Can anyone help with the below code? I'm trying to write two dataframes, created by two separate multiprocessing Processes to the same excel file.
EDIT: this is simplified code. In my actual project the dataframes are built using pd.read_sql() on different connections. If this won't bring about any noticeable in terms of speed, please let me know. I just assumed running it normally would mean waiting for the first connection's SQL query to run before the second connection's.
import pyodbc
import pandas as pd
import os
from datetime import datetime
import multiprocessing
def Test1():
global df
df = pd.DataFrame({'Data': [10, 20, 30, 20, 15, 30, 45]})
def Test2():
global df2
df2 = pd.DataFrame({'Data': [20, 40, 60, 40, 30, 60, 90]})

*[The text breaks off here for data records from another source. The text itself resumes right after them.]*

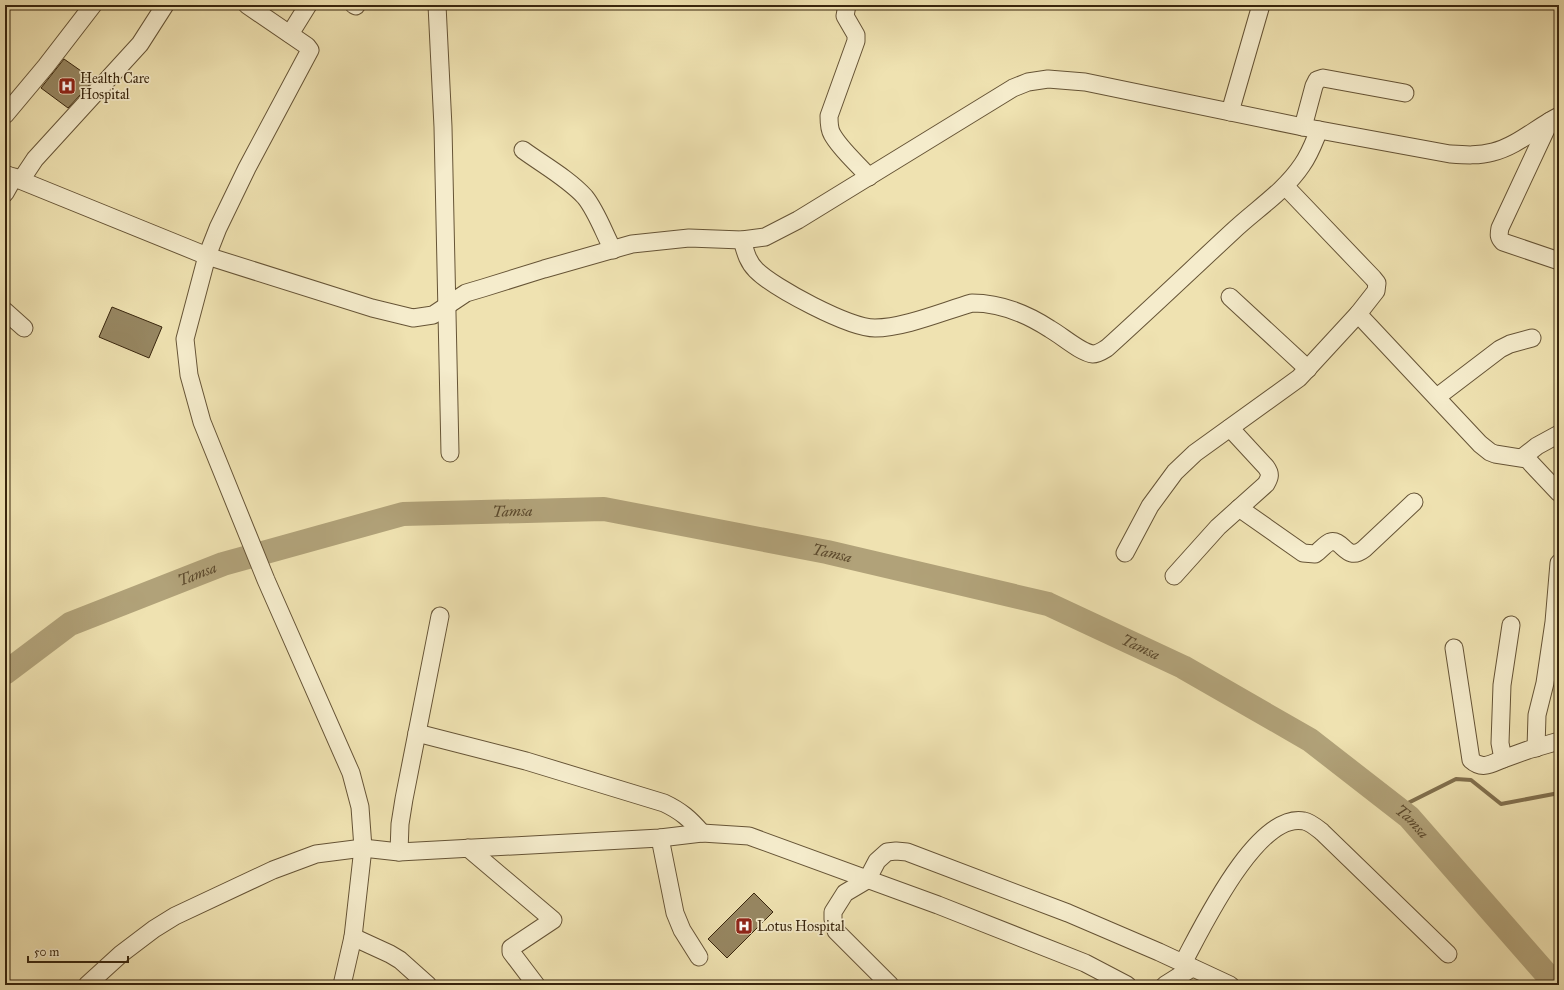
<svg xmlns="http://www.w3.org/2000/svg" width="1564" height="990" font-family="'IM FELL Great Primer',serif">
	<rect width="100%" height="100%" fill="#efe2b1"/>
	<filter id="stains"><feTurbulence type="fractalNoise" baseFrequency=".005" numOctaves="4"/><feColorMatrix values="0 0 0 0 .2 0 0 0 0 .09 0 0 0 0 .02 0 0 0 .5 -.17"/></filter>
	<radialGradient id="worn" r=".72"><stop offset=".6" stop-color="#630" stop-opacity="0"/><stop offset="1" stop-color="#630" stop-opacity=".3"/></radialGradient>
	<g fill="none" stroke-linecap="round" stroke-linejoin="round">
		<path stroke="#81704e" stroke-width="4" d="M1398,808L1456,779L1471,780L1501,804L1559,793"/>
		<path stroke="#b1a279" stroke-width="24" id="s1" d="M5,673L70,624L223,564L403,514L604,509L827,552L1048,604L1183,667L1310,740L1409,817L1556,985"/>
	</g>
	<g fill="#978762" stroke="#38250d">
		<path d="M64,59L94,80L68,108L41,88Z"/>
		<path d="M112,307L162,327L149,358L99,337Z"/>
		<path d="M754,893L773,912L727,958L708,939Z"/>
	</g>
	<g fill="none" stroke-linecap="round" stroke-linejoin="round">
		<defs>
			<g id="minor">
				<path d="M247,5L307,46L310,50L247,168L218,228L207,256L185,339L189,375L202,422L266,580L351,773L360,807L363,848L353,937L342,985"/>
				<path d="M354,5L356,6"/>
				<path d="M437,5L443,127L450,453"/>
				<path d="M847,5L845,16L856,35V41L829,116C829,122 829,129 832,134C840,149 858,164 869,177"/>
				<path d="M290,34L308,5"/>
				<path d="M1230,112L1261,5"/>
				<path d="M5,115L46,66L93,5"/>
				<path d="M1550,121L1500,228C1499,234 1498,237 1503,242L1559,261"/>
				<path d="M1303,127L1314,86L1317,80L1323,78L1405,93"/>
				<path d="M523,150C542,164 569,179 585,197C597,212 604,233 613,250"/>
				<path d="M5,174L207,256L372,308L413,318L433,315L466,293L483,288L544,269L632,244L689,238L742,240L765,237L798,220L1013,88L1028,82L1048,79L1085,82L1303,127L1450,154C1465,155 1479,156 1493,152C1517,146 1537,127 1559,116"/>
				<path d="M21,180L35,159L140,44L165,5"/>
				<path d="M5,193L14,177"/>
				<path d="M742,240C745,250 747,261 756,270C774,288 849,328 875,328C904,328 944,311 972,303C1000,303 1027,314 1050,329C1061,335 1081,353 1093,354C1098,354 1102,351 1107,348C1149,310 1190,271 1232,232C1255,210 1284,192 1302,165C1310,154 1314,142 1319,130"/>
				<path d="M1230,297L1308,369"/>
				<path d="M5,311L24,328"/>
				<path d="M1358,314L1480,444L1490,452L1495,454L1527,459L1559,493"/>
				<path d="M1437,397L1500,349L1510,344L1532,338"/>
				<path d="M1523,457L1537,446L1559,434"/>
				<path d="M1239,508L1303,553L1315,554C1320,551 1325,544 1330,542C1343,538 1346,563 1364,549L1414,502"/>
				<path d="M1125,553L1150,506L1175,472L1195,453L1299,378L1358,314L1376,291L1377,283L1373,278L1285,186"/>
				<path d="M1174,576L1218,527L1266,484C1270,477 1271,474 1266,467L1230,428"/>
				<path d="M1511,625L1502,685L1500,743L1503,759L1528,750L1559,741"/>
				<path d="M1454,648L1471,760C1482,770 1491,764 1503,759"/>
				<path d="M417,733L526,761L664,803C681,811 690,819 702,833"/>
				<path d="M1536,748L1537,715L1545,683L1554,622L1559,563"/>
				<path d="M660,838L675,913L682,930L699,957"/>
				<path d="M468,848L553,920L511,948V952L536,985"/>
				<path d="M399,852L400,824L404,799L440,616"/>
				<path d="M353,937L390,954L400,960L428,985"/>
				<path d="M1183,963C1201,930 1257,811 1304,821C1310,822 1317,828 1322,832L1448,954"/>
				<path d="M87,985L121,954L154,929L175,916L273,870L316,854L363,848L399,852L660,838L702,833L749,836L938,905L1085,963L1127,985"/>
				<path d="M890,985L836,931L833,919V912L845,893L867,880L877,861L887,852L896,851L907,852L1068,913L1159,952L1230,985"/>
				<path d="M1165,985L1192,968"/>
			</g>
		</defs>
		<use href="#minor" stroke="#665436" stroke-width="19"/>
		<use href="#minor" stroke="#f5eccc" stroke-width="17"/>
	</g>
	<defs>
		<symbol id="hospital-square" viewBox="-11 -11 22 22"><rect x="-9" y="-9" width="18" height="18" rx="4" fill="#8f2418" stroke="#f5eccc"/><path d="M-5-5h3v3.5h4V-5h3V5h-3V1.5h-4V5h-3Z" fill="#fff"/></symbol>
	</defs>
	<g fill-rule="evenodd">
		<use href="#hospital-square" x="57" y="76" width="20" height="20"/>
		<use href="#hospital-square" x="734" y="916" width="20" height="20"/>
	</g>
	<g text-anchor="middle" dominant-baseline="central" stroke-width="3.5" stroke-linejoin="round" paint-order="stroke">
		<g font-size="14" fill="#38250d" stroke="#f5eccc" text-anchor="start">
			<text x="80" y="78">Health Care<tspan x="80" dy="16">Hospital</tspan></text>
			<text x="757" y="926">Lotus Hospital</text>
		</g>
		<g font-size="15" font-style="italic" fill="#5c4a2d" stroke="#f5eccc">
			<text stroke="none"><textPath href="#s1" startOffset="542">Tamsa</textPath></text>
			<text stroke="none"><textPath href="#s1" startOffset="866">Tamsa</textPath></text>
			<text stroke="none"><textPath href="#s1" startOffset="218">Tamsa</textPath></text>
			<text stroke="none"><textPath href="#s1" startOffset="1190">Tamsa</textPath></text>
			<text stroke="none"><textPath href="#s1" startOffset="1514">Tamsa</textPath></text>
		</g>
	</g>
	<rect width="1564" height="990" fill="none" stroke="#efe2b1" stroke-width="20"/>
	<rect x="6" y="6" width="1552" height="978" fill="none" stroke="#38250d" stroke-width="2"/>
	<rect x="10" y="10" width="1544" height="970" fill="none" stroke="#38250d"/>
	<path d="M28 956v6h100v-6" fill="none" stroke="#38250d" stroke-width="2"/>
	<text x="34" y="956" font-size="12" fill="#38250d" stroke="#f5eccc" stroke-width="3" paint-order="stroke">50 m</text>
	<rect width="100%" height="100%" filter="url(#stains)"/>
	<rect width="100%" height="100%" fill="url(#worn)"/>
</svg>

if __name__ == '__main__':
Proc1 = multiprocessing.Process(target=Test1)
Proc2 = multiprocessing.Process(target=Test2)
Proc1.start()
Proc2.start()
Proc1.join()
Proc2.join()
writer =
pd.ExcelWriter(os.path.join(os.path.join(os.environ['USERPROFILE']), 'Desktop','Test.xlsx') , engine='xlsxwriter')
df.to_excel(writer, sheet_name='Test Title',index=False)
df2.to_excel(writer,sheet_name='Test Title2',index=False)
workbook = writer.book
worksheet = writer.sheets['Test Title']
worksheet = writer.sheets['Test Title2']
writer.save()
It doesn't help that I don't know the terminology in order to search out the answer. So apologies if this is a duplicate of a question asked by someone more Python-literate than myself.
Also, the error message:
line 37, in <module>
df.to_excel(writer, sheet_name='Test Title',index=False)
NameError: name 'df' is not defined